The UK’s industrial strategy outlines four grand challenges, which signpost to policy missions. Each mission has a specific delivery team, including a mixture of analysts and policy strategists. Operationalising detailed delivery and implementation plans to meet the challenges is very difficult.

Applying systems thinking, which gains an overarching picture of inter-related, complex policy systems, enable you to make sense of how to address a mission and deliver it. This is where my project, Systems Mapping for Missions, comes in.

The UK has hubs of expertise, such as the Cabinet Office’s Policy Lab. Policy Lab were asked by the BEIS Industrial Strategy Team to identify how systems thinking could practically be applied in scoping missions. In parallel, so I could increase my researcher visibility, I was attending events and building my policy network.

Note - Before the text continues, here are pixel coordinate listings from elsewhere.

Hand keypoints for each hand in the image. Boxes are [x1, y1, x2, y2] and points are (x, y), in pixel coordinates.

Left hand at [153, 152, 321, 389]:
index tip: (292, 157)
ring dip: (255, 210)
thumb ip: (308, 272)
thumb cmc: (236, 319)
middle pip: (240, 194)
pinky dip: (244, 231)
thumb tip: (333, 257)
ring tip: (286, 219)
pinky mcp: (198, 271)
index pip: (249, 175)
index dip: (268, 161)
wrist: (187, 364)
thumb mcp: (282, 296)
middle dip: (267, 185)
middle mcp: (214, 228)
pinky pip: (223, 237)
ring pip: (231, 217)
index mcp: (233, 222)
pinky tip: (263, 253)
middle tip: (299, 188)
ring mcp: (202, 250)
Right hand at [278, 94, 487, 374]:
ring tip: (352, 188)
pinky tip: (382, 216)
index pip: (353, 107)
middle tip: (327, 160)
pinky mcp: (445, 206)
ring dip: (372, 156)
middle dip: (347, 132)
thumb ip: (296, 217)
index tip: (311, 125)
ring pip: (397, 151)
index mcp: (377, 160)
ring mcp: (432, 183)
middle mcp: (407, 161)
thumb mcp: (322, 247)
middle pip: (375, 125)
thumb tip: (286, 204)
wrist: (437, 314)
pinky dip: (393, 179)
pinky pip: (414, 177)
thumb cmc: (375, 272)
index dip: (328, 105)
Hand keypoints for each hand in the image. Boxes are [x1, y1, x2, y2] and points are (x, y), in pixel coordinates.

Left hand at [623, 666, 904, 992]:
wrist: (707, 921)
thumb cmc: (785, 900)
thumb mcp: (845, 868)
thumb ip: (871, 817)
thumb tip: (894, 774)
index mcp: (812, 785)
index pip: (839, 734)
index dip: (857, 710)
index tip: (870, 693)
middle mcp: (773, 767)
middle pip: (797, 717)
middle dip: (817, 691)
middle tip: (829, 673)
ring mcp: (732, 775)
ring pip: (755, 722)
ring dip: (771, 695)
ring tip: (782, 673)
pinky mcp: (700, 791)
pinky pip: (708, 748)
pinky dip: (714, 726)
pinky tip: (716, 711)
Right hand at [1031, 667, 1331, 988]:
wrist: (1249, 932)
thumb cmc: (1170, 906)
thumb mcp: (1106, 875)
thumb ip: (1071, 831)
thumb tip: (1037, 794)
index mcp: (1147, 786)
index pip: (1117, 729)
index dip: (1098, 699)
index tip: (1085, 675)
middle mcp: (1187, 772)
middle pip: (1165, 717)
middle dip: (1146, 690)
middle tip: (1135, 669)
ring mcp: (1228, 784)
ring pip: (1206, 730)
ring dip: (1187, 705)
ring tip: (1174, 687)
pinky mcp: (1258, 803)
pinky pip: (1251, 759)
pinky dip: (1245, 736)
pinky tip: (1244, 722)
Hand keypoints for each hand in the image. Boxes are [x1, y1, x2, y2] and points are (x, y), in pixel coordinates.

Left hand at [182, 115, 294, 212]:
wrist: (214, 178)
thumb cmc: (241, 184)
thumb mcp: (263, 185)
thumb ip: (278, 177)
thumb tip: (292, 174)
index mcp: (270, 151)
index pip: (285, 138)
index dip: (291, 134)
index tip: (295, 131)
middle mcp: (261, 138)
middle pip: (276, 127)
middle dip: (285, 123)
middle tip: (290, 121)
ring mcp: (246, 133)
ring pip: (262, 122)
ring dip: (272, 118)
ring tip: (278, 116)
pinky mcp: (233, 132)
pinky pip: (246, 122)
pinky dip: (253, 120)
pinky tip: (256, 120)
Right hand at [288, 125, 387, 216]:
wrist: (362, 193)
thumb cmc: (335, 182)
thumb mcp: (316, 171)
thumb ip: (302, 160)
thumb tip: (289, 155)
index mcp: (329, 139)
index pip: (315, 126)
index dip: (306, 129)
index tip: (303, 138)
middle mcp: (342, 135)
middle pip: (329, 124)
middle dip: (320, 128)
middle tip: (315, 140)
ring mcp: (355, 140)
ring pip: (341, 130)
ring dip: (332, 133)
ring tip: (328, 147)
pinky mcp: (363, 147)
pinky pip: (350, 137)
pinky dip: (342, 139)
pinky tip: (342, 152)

As part of Policy Lab’s background research, they approached me with some questions related to my PhD thesis, and, much is the way with this kind of policy engagement, I became involved in a relatively informal way. What resulted from these interpersonal connections was an invitation to attend a brown bag roundtable where I showcased some of the work I was involved in. After this initial roundtable, I received an invitation to work with the Policy Lab to support the BEIS Industrial Strategy team on working with three of the missions.

I worked ‘behind the scenes’ to coordinate a series of internal and external workshops. Designing the workshop series, I worked with the partners and colleagues to establish a clear set of expected outcomes from the meetings. I also proposed a way for us to collaborate on mapping and to analyse the information captured during the meetings.

We held around 12 workshops over a six month period, during which three different maps emerged. We turned these into digital systems maps of the three corresponding industrial strategy missions. Each map has a set of supporting documentation, and the aim is to keep these live and open for anyone to view.

This underscores the need for more open science and brings this evidence into a policy space where it might not have been used before. Throughout this process, I realised that the impact you have depends on the senior stakeholders involved and the different types of questions that they need a response to.

I have had to be flexible, responding to phone calls and emails, but also have been open to new types of work and ideas that inevitably emerge. What has really helped me on this project has been taking a step back and not being as personally invested in my research agenda, which may seem counter-intuitive.

However, by adopting the perspective that my role as an academic is to impart my research with the wider community and act as a facilitator, I have been able to benefit from some great opportunities.